In Rare Action, Police in Pakistan Save Christian Couple Accused of Blasphemy from Mob Attack

Jul 07, 2015 11:39 AM EDT

Police in Pakistan generally fail to step in and save Christians from attacks by Muslims thanks to the country's hardline blasphemy laws. However, the police have broken tradition and intervened this time.

According to a report from Reuters, Pakistani police have arrested a Muslim cleric who was accused of leading a mob trying to kill a Christian couple for supposedly destroying the Koran in the city of Lahore. The arrest is highly unusual, given that those accused of blasphemy in Pakistan are sometimes killed on the spot.

"I told him I would not register a case because no blasphemy has been committed," police officer Sohail Zaffar Chattha said in a telephone interview. "But I have registered a case against the cleric and 400 others for inciting violence and endangering the lives of the couple."

Reuters reported that the couple, Owais Masih and his wife, was attacked by about 500 people after a neighbor accused them of sleeping on a plastic sheet with verses of the Koran written on it. Police intervened and took the couple to an undisclosed location.

"The mob meant business. They wanted to kill them right there," Chattha said. "And all because they are poor, illiterate people who didn't realize that a line from the Koran was written on a sheet they had purchased."

Pakistan, which is mostly Muslim, punishes blasphemy by death. However, Reuters reported that such charges are hard to fight because the law fails to clearly outline what is considered blasphemous.

"Even presenting the evidence in court can sometimes itself be considered a fresh infringement," Reuters wrote. "Last year, a British man with a history of mental health illness was sentenced to death for blasphemy."

According to a report from Catholic News Agency, the attack took place in the village of Makki in Punjab province on June 30. Christian human rights lawyer Nadeem Anthony praised the police intervention, adding that continued enforcement would discourage "the elements who take the law into their own hands."

"The Legal Evangelical Association Department, an interdenominational Pakistan-based Christian human rights NGO, on July 2 described Pakistan's anti-blasphemy laws as 'continually misused' against 'the poor and defenseless Christians of Pakistan,'" Catholic News Agency wrote.

Reuters reported that Christians make up 4 percent of Pakistan's population. Christians and other minority groups in the country have complained that the state fails to protect them from violence.
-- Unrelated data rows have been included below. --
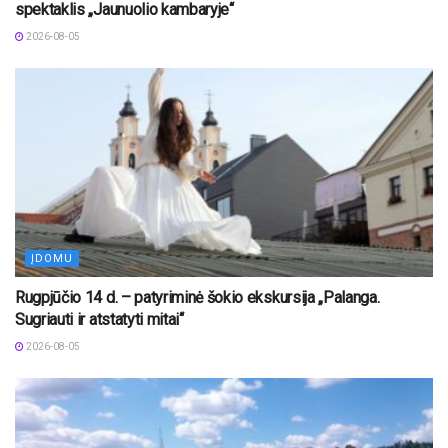
spektaklis „Jaunuolio kambaryje“
2026-08-05
ĮDOMU
Rugpjūčio 14 d. – patyriminė šokio ekskursija „Palanga.
Sugriauti ir atstatyti mitai“
2026-08-05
"Many of those accused of blasphemy are murdered, and advocates of changing the law are also targeted by violence," Catholic News Agency wrote. "In 2011 the Punjab governor Salmaan Taseer, a Muslim critic of the blasphemy laws, was assassinated. Shahbaz Bhatti, a Catholic and the only Christian in Pakistan's cabinet, was also assassinated the same year by militant supporters of the blasphemy laws."